Meet Clare Dunn

“Small town girl makes good” could very well describe Clare Dunn’s career. The singer/songwriter who grew up in southeastern Colorado talks with Pollstar about her ambitions and dreams.

Dunn’s pre-Nashville life sounds like material for a country music song. Along with her older sister, Dunn worked on the family farm and ranch where she drove trucks and tractors while listening to local country radio stations.

Now she’s touring, often opening for the stars she heard on those radio stations. Her first single, “Get Out,” made her the highest charting independent female artist on the Music Row Country Breakout chart in 10 years.  Co-written with Ben West whose credits include Pink’s “Try” and Cassadee Pope’s “Champagne,” “Get Out” is currently at No. 15 on the chart.

This week Dunn was selected as one of SiriusXM’s “Fresh Female Voices On The Highway (Channel 56),” and she announced the release of her new single, “Cowboy Side Of You,” which will air on the satellite radio service.

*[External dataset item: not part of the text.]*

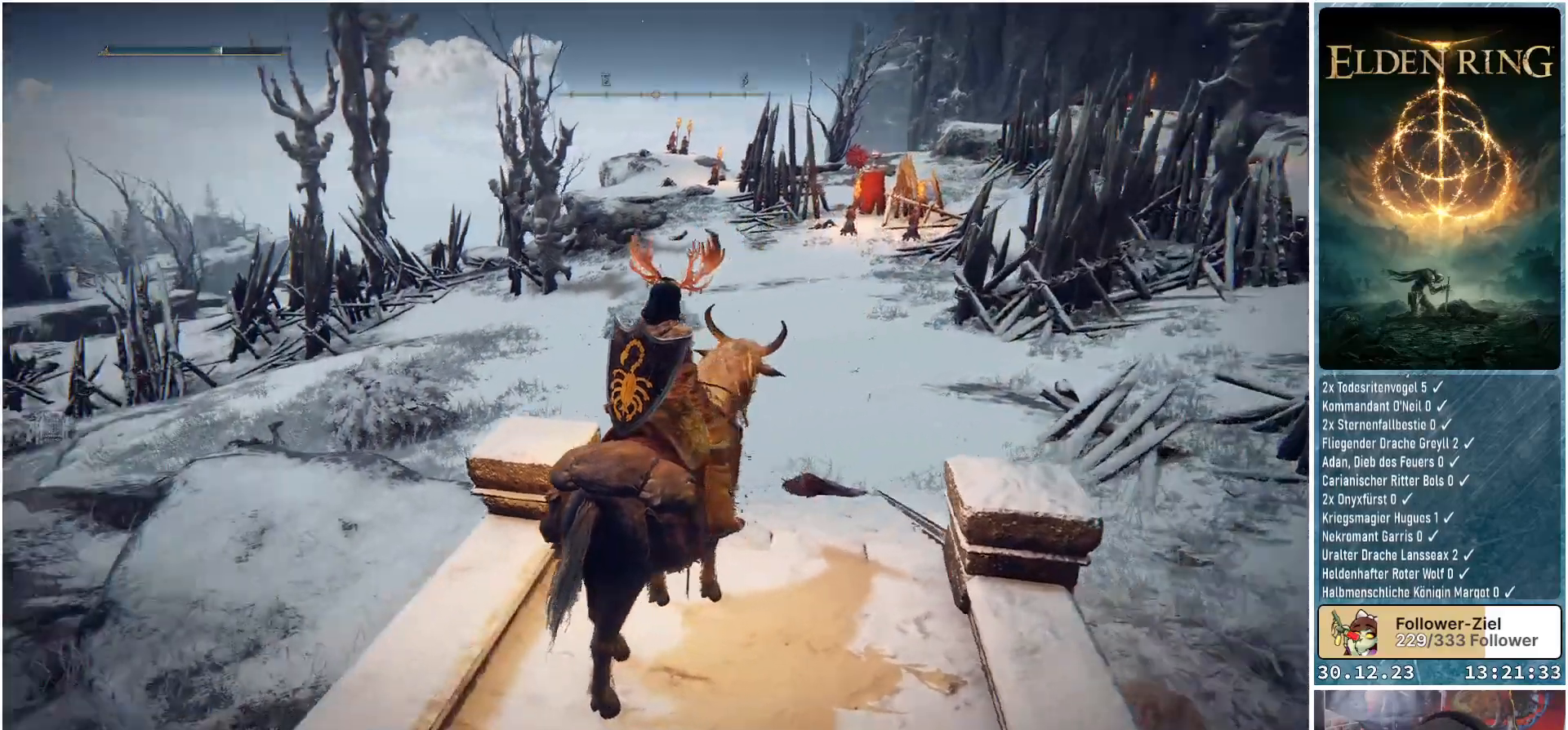
{"buttons": [], "left_stick": "up-right", "right_stick": "center", "events": [[150, "right_stick", "center"], [283, "left_stick", "up-right"]]}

Opening for Keith Urban, Florida Georgia Line, Hank Williams Jr. and others – does it all seem like a dream?

You bet. 100 percent. … I looked up to Keith Urban when I was driving tractors and trucks.  To be on the same bill with him, it’s all very much like a dream.  A dream coming true for me. … My family has been so supportive of me.  I pinch myself every day.

Where exactly in Colorado is your family’s home?

You go way southeast, barely still in the state. … It’s a town called “Two Buttes.” We lived seven miles outside of town.  There’s like 30 people in that town, a post office and a grain elevator.

Is anyone else in your family musically inclined?

My mom can sing.  My mom has a great ear for singing.  She never got to pursue it.  My dad’s mom, she passed away when my dad was a small boy, but she played organ in her small town.  Nobody [in my family] played an instrument.  We all loved music. … I’d go through what my sister was listening to, go through her records, my parents’ records and found stuff on my own.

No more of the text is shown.